The health care industry has tackled these issues over recent years and anyone who has visited the hospital may have noticed the transformation to digital medical records. The construction industry may be able to leverage some of these learnings.

Principles for improving data capture

Here are some guiding principles that can help improve your data maturity:

  • Capture electronically close in person, place and time
  • Plan the master/reference data to align with how the project performance is to be measured and align with the financial system.
  • Use reference codes/identifiers/geolocation for resources (people, equipment, materials, companies) to allow easy cross-referencing
  • Express data in self-describing formats where possible
  • Exchange data in neutral file formats – avoid proprietary file formats
  • Agree a “source of truth” for core data like budgets, people, equipment, …
  • Organise and store for ease of accessibility
  • Favour less high-quality data over more unreliable data
  • Balance detail (granularity) against the cost of capture
  • Convert data into information and drive decision making

Tackling the above challenges is not easy, especially in an environment where systems are fragmented and each party in the supply chain is not always incentivised to share information freely.

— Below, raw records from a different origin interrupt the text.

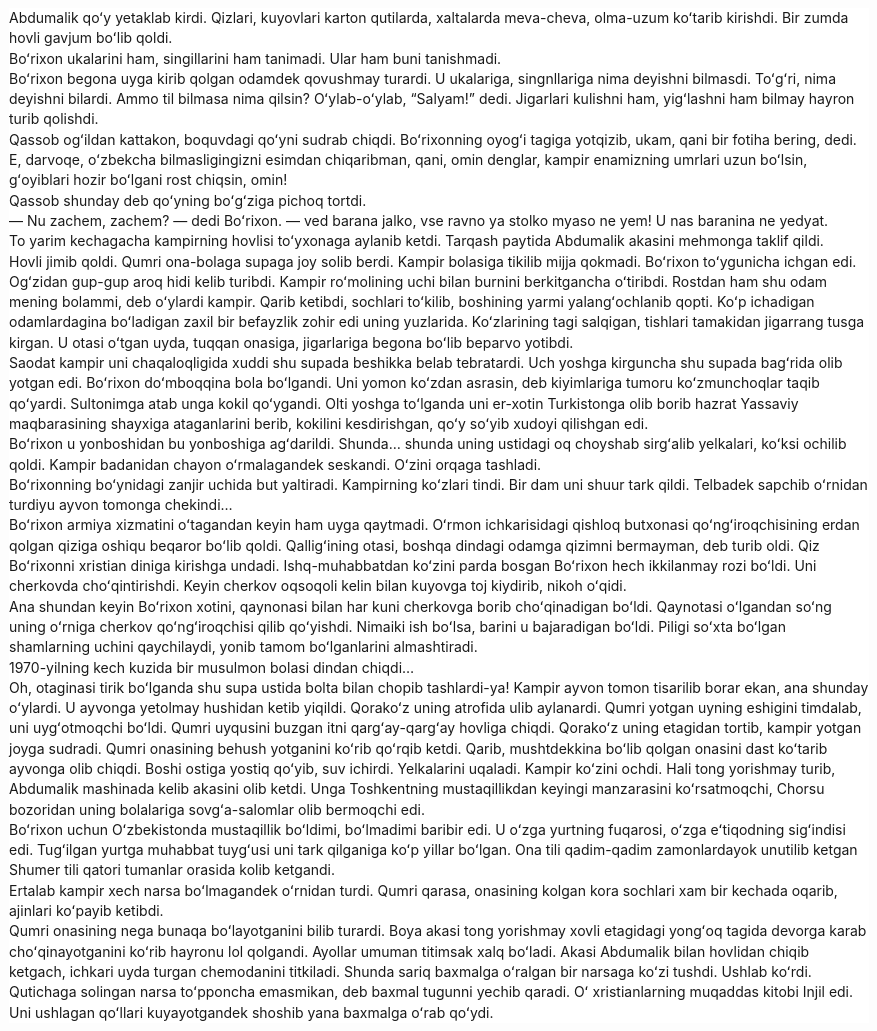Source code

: Abdumalik qoʻy yetaklab kirdi. Qizlari, kuyovlari karton qutilarda, xaltalarda meva-cheva, olma-uzum koʻtarib kirishdi. Bir zumda hovli gavjum boʻlib qoldi.  
Boʻrixon ukalarini ham, singillarini ham tanimadi. Ular ham buni tanishmadi.  
Boʻrixon begona uyga kirib qolgan odamdek qovushmay turardi. U ukalariga, singnllariga nima deyishni bilmasdi. Toʻgʻri, nima deyishni bilardi. Ammo til bilmasa nima qilsin? Oʻylab-oʻylab, “Salyam!” dedi. Jigarlari kulishni ham, yigʻlashni ham bilmay hayron turib qolishdi.  
Qassob ogʻildan kattakon, boquvdagi qoʻyni sudrab chiqdi. Boʻrixonning oyogʻi tagiga yotqizib, ukam, qani bir fotiha bering, dedi. E, darvoqe, oʻzbekcha bilmasligingizni esimdan chiqaribman, qani, omin denglar, kampir enamizning umrlari uzun boʻlsin, gʻoyiblari hozir boʻlgani rost chiqsin, omin!  
Qassob shunday deb qoʻyning boʻgʻziga pichoq tortdi.  
— Nu zachem, zachem? — dedi Boʻrixon. — ved barana jalko, vse ravno ya stolko myaso ne yem! U nas baranina ne yedyat.  
To yarim kechagacha kampirning hovlisi toʻyxonaga aylanib ketdi. Tarqash paytida Abdumalik akasini mehmonga taklif qildi.  
Hovli jimib qoldi. Qumri ona-bolaga supaga joy solib berdi. Kampir bolasiga tikilib mijja qokmadi. Boʻrixon toʻygunicha ichgan edi. Ogʻzidan gup-gup aroq hidi kelib turibdi. Kampir roʻmolining uchi bilan burnini berkitgancha oʻtiribdi. Rostdan ham shu odam mening bolammi, deb oʻylardi kampir. Qarib ketibdi, sochlari toʻkilib, boshining yarmi yalangʻochlanib qopti. Koʻp ichadigan odamlardagina boʻladigan zaxil bir befayzlik zohir edi uning yuzlarida. Koʻzlarining tagi salqigan, tishlari tamakidan jigarrang tusga kirgan. U otasi oʻtgan uyda, tuqqan onasiga, jigarlariga begona boʻlib beparvo yotibdi.  
Saodat kampir uni chaqaloqligida xuddi shu supada beshikka belab tebratardi. Uch yoshga kirguncha shu supada bagʻrida olib yotgan edi. Boʻrixon doʻmboqqina bola boʻlgandi. Uni yomon koʻzdan asrasin, deb kiyimlariga tumoru koʻzmunchoqlar taqib qoʻyardi. Sultonimga atab unga kokil qoʻygandi. Olti yoshga toʻlganda uni er-xotin Turkistonga olib borib hazrat Yassaviy maqbarasining shayxiga ataganlarini berib, kokilini kesdirishgan, qoʻy soʻyib xudoyi qilishgan edi.  
Boʻrixon u yonboshidan bu yonboshiga agʻdarildi. Shunda… shunda uning ustidagi oq choyshab sirgʻalib yelkalari, koʻksi ochilib qoldi. Kampir badanidan chayon oʻrmalagandek seskandi. Oʻzini orqaga tashladi.  
Boʻrixonning boʻynidagi zanjir uchida but yaltiradi. Kampirning koʻzlari tindi. Bir dam uni shuur tark qildi. Telbadek sapchib oʻrnidan turdiyu ayvon tomonga chekindi…  
Boʻrixon armiya xizmatini oʻtagandan keyin ham uyga qaytmadi. Oʻrmon ichkarisidagi qishloq butxonasi qoʻngʻiroqchisining erdan qolgan qiziga oshiqu beqaror boʻlib qoldi. Qalligʻining otasi, boshqa dindagi odamga qizimni bermayman, deb turib oldi. Qiz Boʻrixonni xristian diniga kirishga undadi. Ishq-muhabbatdan koʻzini parda bosgan Boʻrixon hech ikkilanmay rozi boʻldi. Uni cherkovda choʻqintirishdi. Keyin cherkov oqsoqoli kelin bilan kuyovga toj kiydirib, nikoh oʻqidi.  
Ana shundan keyin Boʻrixon xotini, qaynonasi bilan har kuni cherkovga borib choʻqinadigan boʻldi. Qaynotasi oʻlgandan soʻng uning oʻrniga cherkov qoʻngʻiroqchisi qilib qoʻyishdi. Nimaiki ish boʻlsa, barini u bajaradigan boʻldi. Piligi soʻxta boʻlgan shamlarning uchini qaychilaydi, yonib tamom boʻlganlarini almashtiradi.  
1970-yilning kech kuzida bir musulmon bolasi dindan chiqdi…  
Oh, otaginasi tirik boʻlganda shu supa ustida bolta bilan chopib tashlardi-ya! Kampir ayvon tomon tisarilib borar ekan, ana shunday oʻylardi. U ayvonga yetolmay hushidan ketib yiqildi. Qorakoʻz uning atrofida ulib aylanardi. Qumri yotgan uyning eshigini timdalab, uni uygʻotmoqchi boʻldi. Qumri uyqusini buzgan itni qargʻay-qargʻay hovliga chiqdi. Qorakoʻz uning etagidan tortib, kampir yotgan joyga sudradi. Qumri onasining behush yotganini koʻrib qoʻrqib ketdi. Qarib, mushtdekkina boʻlib qolgan onasini dast koʻtarib ayvonga olib chiqdi. Boshi ostiga yostiq qoʻyib, suv ichirdi. Yelkalarini uqaladi. Kampir koʻzini ochdi. Hali tong yorishmay turib, Abdumalik mashinada kelib akasini olib ketdi. Unga Toshkentning mustaqillikdan keyingi manzarasini koʻrsatmoqchi, Chorsu bozoridan uning bolalariga sovgʻa-salomlar olib bermoqchi edi.  
Boʻrixon uchun Oʻzbekistonda mustaqillik boʻldimi, boʻlmadimi baribir edi. U oʻzga yurtning fuqarosi, oʻzga eʻtiqodning sigʻindisi edi. Tugʻilgan yurtga muhabbat tuygʻusi uni tark qilganiga koʻp yillar boʻlgan. Ona tili qadim-qadim zamonlardayok unutilib ketgan Shumer tili qatori tumanlar orasida kolib ketgandi.  
Ertalab kampir xech narsa boʻlmagandek oʻrnidan turdi. Qumri qarasa, onasining kolgan kora sochlari xam bir kechada oqarib, ajinlari koʻpayib ketibdi.  
Qumri onasining nega bunaqa boʻlayotganini bilib turardi. Boya akasi tong yorishmay xovli etagidagi yongʻoq tagida devorga karab choʻqinayotganini koʻrib hayronu lol qolgandi. Ayollar umuman titimsak xalq boʻladi. Akasi Abdumalik bilan hovlidan chiqib ketgach, ichkari uyda turgan chemodanini titkiladi. Shunda sariq baxmalga oʻralgan bir narsaga koʻzi tushdi. Ushlab koʻrdi. Qutichaga solingan narsa toʻpponcha emasmikan, deb baxmal tugunni yechib qaradi. Oʻ xristianlarning muqaddas kitobi Injil edi. Uni ushlagan qoʻllari kuyayotgandek shoshib yana baxmalga oʻrab qoʻydi.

Projects that have converted the above process into a digital process by applying the above principles realise significant benefits. Not only in the administration effort saved, but also in having transparency of accrued costs available for performance analysis usually by the next day.

A project team that adopts a data-driven mindset and starts using that information to inform decisions will naturally improve project performance.

The data we collect (and the way we collected it) is an asset and can be used to improve the productivity of projects. We already have the capability and existing technology to collect and refine the data into useful information. What we need to is to challenge the old habits for data collection and processing and to get smarter about what we do.

Refining our construction data relies on being able to process and link with other information so that we can make informed decisions.